▼

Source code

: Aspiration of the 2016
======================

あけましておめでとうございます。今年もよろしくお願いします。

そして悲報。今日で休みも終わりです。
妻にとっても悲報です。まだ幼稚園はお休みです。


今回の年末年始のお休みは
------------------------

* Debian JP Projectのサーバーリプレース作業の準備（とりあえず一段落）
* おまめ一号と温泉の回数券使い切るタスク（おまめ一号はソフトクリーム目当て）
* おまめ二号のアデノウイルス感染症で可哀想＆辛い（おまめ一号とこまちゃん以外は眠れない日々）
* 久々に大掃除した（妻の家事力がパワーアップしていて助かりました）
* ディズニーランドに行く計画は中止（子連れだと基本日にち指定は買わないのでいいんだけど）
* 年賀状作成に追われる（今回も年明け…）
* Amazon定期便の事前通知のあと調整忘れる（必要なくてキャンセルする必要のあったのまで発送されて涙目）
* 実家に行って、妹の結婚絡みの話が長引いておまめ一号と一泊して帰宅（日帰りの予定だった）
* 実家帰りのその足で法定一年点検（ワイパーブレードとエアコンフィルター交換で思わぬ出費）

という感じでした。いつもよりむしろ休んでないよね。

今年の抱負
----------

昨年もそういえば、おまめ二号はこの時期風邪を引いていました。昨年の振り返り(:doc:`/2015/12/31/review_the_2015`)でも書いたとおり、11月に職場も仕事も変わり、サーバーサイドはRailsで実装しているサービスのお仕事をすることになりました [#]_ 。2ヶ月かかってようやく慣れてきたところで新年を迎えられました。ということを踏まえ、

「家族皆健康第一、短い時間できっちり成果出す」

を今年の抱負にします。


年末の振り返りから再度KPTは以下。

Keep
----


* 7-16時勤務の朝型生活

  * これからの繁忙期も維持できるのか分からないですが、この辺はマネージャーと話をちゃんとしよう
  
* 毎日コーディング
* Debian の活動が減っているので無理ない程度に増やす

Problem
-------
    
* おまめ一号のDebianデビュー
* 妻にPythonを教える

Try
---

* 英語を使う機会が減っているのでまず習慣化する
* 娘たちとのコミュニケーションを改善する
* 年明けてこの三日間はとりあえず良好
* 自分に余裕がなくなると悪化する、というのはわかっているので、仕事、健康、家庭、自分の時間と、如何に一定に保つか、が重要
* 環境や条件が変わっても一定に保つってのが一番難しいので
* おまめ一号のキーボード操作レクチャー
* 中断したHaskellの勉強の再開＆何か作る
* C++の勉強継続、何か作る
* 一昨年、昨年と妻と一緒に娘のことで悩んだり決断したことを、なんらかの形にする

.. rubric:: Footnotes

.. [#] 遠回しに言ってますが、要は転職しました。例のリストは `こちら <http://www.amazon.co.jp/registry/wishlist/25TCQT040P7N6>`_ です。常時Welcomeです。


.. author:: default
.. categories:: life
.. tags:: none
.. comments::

▲
▼

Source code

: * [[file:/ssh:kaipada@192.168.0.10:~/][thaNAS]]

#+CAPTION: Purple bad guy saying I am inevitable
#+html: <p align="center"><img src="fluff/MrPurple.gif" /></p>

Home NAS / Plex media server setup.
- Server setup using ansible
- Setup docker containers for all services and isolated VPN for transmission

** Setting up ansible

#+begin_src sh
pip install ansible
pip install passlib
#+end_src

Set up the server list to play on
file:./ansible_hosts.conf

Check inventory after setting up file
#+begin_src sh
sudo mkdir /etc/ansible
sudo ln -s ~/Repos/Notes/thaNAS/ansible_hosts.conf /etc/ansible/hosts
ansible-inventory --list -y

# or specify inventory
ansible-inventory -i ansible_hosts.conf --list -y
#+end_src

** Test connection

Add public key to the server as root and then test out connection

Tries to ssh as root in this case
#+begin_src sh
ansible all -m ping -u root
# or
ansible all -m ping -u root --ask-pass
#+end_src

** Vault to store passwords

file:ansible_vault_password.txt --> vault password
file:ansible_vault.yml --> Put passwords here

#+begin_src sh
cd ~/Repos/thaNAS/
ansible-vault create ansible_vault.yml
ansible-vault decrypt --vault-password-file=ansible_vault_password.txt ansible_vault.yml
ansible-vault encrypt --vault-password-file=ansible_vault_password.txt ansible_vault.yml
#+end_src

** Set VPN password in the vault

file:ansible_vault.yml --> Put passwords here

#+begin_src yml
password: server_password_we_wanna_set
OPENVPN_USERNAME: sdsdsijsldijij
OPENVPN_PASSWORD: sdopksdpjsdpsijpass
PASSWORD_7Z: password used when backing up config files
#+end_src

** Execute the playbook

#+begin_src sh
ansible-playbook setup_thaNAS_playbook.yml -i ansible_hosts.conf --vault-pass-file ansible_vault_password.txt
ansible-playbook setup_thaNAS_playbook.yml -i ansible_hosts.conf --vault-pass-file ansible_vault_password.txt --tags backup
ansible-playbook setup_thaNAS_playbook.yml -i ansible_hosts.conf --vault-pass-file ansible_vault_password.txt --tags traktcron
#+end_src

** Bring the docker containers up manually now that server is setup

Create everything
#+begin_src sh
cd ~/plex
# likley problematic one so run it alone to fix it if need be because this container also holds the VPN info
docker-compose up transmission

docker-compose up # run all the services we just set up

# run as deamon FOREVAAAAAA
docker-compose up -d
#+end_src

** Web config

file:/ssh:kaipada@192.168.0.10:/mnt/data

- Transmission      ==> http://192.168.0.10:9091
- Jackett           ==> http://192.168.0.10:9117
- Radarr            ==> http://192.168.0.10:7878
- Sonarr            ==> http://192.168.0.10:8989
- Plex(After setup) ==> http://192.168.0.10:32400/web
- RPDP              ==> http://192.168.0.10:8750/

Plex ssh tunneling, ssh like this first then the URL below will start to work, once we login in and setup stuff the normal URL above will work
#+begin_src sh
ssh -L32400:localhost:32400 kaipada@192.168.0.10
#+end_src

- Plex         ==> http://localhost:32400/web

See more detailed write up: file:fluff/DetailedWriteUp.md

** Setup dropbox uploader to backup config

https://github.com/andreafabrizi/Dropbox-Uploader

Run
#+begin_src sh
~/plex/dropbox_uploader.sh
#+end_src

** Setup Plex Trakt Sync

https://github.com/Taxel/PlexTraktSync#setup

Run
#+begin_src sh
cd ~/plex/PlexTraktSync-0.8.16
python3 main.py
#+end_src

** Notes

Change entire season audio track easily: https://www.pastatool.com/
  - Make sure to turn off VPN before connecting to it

▲

• **Problem requirements**: Tally the lines of the material that include "sudo". Only the total should be given.

• **Response to this task**: 2